Copy out all lines from the entries below in which "pixel" occurs.

[RECORDS FOR PROCESSING Boundary: Start]

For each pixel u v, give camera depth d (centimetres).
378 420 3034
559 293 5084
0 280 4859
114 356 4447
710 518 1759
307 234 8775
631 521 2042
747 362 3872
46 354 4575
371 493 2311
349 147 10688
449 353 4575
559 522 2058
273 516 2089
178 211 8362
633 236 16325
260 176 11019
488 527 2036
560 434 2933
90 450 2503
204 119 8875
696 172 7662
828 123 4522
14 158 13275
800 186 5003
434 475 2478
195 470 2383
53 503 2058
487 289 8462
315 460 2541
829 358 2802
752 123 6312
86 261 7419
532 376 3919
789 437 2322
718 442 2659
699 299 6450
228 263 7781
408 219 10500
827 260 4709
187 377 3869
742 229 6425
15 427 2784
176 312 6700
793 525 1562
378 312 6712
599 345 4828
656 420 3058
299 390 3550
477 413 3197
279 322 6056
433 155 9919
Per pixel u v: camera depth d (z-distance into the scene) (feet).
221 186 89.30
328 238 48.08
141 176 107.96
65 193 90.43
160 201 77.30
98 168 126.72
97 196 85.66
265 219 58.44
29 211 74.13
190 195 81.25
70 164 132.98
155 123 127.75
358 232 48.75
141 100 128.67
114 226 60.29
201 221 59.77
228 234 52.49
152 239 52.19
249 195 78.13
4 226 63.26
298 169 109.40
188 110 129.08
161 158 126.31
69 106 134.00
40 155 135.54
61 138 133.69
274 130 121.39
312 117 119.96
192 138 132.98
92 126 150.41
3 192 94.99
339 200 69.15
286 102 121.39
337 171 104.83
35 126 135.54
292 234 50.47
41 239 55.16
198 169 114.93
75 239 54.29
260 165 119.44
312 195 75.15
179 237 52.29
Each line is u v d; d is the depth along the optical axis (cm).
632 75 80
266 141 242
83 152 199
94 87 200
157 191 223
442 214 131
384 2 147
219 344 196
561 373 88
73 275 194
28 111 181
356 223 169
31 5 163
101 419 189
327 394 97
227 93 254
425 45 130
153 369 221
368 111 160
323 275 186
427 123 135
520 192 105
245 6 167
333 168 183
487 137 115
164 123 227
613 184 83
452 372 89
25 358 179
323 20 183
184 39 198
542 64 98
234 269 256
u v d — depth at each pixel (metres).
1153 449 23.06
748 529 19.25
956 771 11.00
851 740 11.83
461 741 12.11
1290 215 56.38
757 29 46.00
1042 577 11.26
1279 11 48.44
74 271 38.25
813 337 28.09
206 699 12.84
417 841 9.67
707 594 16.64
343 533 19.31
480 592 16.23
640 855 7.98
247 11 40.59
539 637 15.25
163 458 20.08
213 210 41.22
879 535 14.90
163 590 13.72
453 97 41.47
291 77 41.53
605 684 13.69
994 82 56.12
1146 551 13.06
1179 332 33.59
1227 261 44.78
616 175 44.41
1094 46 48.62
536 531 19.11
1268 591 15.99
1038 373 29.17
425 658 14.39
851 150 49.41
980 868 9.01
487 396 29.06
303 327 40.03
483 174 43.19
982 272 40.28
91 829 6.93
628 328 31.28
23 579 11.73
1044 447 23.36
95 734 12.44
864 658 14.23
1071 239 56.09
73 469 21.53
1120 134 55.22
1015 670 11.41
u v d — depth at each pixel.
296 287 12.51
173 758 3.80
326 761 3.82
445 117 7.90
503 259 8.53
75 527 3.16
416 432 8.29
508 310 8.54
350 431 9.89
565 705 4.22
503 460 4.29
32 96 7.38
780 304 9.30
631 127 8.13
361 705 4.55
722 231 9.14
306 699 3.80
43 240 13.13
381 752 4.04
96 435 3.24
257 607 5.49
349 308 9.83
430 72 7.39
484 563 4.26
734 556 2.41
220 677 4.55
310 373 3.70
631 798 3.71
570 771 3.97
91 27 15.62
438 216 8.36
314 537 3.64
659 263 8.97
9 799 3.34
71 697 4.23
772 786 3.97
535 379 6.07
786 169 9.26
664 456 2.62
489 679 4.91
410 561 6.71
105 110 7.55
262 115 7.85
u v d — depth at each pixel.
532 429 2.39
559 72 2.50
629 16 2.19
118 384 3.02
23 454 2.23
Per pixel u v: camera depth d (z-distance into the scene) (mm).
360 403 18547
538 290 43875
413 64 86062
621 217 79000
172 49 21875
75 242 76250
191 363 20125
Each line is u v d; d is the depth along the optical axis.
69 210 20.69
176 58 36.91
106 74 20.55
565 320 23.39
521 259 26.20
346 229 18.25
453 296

[RECORDS FOR PROCESSING Boundary: End]

ANSWER AREA:
For each pixel u v, give camera depth d (centimetres).
Per pixel u v: camera depth d (z-distance into the scene) (feet).
u v d — depth at each pixel (metres).
u v d — depth at each pixel.
u v d — depth at each pixel.
Per pixel u v: camera depth d (z-distance into the scene) (mm).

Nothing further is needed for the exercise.